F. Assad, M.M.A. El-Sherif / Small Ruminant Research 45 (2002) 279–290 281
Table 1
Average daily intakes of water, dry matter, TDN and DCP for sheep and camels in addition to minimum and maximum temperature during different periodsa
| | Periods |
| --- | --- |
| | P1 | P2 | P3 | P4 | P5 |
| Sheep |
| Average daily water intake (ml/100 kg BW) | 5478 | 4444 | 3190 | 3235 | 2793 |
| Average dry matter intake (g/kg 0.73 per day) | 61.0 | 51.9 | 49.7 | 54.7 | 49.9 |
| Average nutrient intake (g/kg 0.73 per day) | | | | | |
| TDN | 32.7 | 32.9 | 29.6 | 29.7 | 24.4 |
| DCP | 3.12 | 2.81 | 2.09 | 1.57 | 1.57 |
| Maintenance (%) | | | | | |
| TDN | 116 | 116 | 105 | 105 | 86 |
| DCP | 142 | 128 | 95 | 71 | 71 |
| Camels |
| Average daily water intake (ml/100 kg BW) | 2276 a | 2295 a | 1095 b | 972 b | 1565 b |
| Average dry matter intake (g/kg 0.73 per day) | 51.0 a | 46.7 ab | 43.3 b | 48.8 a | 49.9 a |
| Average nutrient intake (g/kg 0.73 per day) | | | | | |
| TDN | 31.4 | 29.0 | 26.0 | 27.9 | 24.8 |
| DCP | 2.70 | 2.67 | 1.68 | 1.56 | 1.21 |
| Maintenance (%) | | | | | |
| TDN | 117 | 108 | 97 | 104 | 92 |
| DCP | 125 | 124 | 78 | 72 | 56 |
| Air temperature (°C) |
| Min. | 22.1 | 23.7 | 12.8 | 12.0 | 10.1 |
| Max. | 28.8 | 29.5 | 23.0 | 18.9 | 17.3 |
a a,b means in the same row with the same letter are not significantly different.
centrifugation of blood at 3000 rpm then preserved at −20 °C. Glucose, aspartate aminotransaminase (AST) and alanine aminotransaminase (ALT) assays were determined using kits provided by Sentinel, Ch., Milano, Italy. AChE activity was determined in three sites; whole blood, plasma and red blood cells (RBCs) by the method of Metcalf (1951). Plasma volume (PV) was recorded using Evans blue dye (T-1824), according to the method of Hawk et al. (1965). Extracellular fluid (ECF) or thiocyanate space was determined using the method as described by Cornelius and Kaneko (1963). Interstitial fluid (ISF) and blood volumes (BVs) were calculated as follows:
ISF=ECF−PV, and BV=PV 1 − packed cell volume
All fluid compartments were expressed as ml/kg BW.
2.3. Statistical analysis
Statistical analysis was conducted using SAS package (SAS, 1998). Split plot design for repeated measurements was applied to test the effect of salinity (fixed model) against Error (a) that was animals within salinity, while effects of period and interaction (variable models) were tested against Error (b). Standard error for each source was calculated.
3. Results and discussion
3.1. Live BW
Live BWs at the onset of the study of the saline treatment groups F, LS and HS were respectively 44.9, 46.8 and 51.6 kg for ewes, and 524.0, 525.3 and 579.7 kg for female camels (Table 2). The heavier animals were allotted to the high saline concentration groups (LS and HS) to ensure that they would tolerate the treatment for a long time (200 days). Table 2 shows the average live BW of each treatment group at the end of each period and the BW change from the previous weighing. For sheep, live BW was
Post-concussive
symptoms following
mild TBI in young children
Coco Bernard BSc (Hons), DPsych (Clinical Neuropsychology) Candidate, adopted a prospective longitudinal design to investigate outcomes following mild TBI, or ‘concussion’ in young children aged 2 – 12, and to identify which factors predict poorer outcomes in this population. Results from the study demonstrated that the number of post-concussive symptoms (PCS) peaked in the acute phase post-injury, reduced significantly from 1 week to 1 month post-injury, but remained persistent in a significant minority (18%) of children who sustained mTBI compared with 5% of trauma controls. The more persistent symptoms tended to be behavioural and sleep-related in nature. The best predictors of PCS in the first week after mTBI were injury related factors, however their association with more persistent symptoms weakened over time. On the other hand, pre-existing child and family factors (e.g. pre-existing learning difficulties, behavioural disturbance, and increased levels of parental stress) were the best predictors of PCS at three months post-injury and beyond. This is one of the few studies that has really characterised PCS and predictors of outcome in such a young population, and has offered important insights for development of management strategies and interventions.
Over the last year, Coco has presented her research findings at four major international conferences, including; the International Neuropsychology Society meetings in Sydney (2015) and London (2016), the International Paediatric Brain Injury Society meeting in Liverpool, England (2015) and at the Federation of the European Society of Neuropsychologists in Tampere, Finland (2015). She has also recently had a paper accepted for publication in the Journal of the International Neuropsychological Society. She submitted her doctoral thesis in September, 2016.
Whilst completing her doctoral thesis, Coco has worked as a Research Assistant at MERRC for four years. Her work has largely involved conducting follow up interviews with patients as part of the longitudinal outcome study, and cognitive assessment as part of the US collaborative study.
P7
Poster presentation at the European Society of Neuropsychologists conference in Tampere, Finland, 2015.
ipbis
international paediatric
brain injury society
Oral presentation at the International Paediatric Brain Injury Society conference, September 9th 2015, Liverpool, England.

------------------------------

--- WORK TO BE COMPLETED ---
Everything above from the line with "29.7 | 24.4 |" to the line with "2.3. Statistical analysis", both included, must be repeated exactly, and nothing outside that range.

--- ANSWER ---
| TDN | 32.7 | 32.9 | 29.6 | 29.7 | 24.4 |
| DCP | 3.12 | 2.81 | 2.09 | 1.57 | 1.57 |
| Maintenance (%) | | | | | |
| TDN | 116 | 116 | 105 | 105 | 86 |
| DCP | 142 | 128 | 95 | 71 | 71 |
| Camels |
| Average daily water intake (ml/100 kg BW) | 2276 a | 2295 a | 1095 b | 972 b | 1565 b |
| Average dry matter intake (g/kg 0.73 per day) | 51.0 a | 46.7 ab | 43.3 b | 48.8 a | 49.9 a |
| Average nutrient intake (g/kg 0.73 per day) | | | | | |
| TDN | 31.4 | 29.0 | 26.0 | 27.9 | 24.8 |
| DCP | 2.70 | 2.67 | 1.68 | 1.56 | 1.21 |
| Maintenance (%) | | | | | |
| TDN | 117 | 108 | 97 | 104 | 92 |
| DCP | 125 | 124 | 78 | 72 | 56 |
| Air temperature (°C) |
| Min. | 22.1 | 23.7 | 12.8 | 12.0 | 10.1 |
| Max. | 28.8 | 29.5 | 23.0 | 18.9 | 17.3 |
a a,b means in the same row with the same letter are not significantly different.
centrifugation of blood at 3000 rpm then preserved at −20 °C. Glucose, aspartate aminotransaminase (AST) and alanine aminotransaminase (ALT) assays were determined using kits provided by Sentinel, Ch., Milano, Italy. AChE activity was determined in three sites; whole blood, plasma and red blood cells (RBCs) by the method of Metcalf (1951). Plasma volume (PV) was recorded using Evans blue dye (T-1824), according to the method of Hawk et al. (1965). Extracellular fluid (ECF) or thiocyanate space was determined using the method as described by Cornelius and Kaneko (1963). Interstitial fluid (ISF) and blood volumes (BVs) were calculated as follows:
ISF=ECF−PV, and BV=PV 1 − packed cell volume
All fluid compartments were expressed as ml/kg BW.
2.3. Statistical analysis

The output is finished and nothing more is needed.